It really hurts to see a large pie of the salary cut towards tax. So the obvious question in everyone’s mind is ‘How do I reduce my tax?’
Every year we are forced to invest in something which reduces our tax liability. It may be NSC…it may be PPF…it may be ulip…it may be Mutual Fund ELSS.
Tax Planning: A New Perspective
These tax saving investments are at times taken based on advice from colleagues or friends. Generally investors tick the scheme if it helps to reduce tax liability.
Apart from reducing tax, there are some other questions to be asked.
· What is the risk involved?
· Are the returns from the scheme taxable?
· Do I need to make investment in this scheme every year or just a one time investment?
· Does it support my financial goals?
· Apart from tax saving investments is there anything to be considered in tax planning?
Tax Planning in your Financial Planning:
Tax Planning is also a part of your overall financial planning. When tax planning is done in your financial planning, it plans tax in a much broader perspective.
1) Tax Saving Investments:
This is the most obvious one. In order to reduce the tax liability, where you need to invest will be answered here. This deals with the investments under section 80C. Also it covers section 80D and the housing loan interest for tax saving purpose.

[Extracted records]
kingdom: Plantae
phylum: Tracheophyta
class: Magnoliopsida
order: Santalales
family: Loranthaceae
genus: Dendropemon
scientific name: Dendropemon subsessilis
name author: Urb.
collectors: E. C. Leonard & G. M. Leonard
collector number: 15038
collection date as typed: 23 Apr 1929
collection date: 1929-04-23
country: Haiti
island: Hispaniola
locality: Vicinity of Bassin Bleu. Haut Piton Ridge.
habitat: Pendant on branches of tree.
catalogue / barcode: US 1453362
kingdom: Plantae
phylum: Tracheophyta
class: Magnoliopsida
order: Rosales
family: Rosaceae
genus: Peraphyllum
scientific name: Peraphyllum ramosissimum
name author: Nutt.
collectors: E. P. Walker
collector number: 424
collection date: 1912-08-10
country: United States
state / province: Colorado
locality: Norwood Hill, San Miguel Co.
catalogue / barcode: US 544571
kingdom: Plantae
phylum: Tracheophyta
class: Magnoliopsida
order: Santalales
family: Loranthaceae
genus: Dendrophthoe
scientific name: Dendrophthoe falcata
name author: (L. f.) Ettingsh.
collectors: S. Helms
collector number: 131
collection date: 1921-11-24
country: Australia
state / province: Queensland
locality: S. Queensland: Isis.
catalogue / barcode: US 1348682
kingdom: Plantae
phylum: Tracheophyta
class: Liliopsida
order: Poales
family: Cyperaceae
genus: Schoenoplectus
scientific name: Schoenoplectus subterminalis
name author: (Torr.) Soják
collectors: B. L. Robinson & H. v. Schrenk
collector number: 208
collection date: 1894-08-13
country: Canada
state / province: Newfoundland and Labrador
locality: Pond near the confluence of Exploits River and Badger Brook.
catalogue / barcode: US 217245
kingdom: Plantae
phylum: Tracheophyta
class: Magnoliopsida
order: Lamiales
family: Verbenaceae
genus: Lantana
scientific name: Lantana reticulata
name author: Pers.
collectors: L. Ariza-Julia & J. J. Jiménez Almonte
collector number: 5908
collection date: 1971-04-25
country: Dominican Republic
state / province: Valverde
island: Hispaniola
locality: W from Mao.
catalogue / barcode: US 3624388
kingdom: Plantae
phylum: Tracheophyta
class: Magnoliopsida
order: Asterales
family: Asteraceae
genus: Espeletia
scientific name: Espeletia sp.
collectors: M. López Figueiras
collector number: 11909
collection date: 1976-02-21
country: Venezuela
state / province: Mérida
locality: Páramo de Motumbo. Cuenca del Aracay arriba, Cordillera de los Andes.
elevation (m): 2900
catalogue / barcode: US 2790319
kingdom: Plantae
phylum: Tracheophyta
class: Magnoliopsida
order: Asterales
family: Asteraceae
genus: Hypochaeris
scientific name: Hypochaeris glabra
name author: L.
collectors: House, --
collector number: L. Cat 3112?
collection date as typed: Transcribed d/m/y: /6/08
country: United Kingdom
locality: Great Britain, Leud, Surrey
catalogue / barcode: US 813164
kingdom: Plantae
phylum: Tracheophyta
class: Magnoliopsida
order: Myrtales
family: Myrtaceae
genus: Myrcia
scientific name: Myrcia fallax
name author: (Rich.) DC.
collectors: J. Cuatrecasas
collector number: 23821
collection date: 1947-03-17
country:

▸ Work to be completed
Please answer these questions from the tax planning text above:
(a) What four options does it give as things people may invest in each year to reduce tax liability?
(b) At times, whose advice are tax saving investments taken on?
(c) Which section do the tax saving investments deal with?

▸ Full solution
(a) NSC, PPF, ulip and Mutual Fund ELSS.
(b) Colleagues or friends.
(c) Section 80C.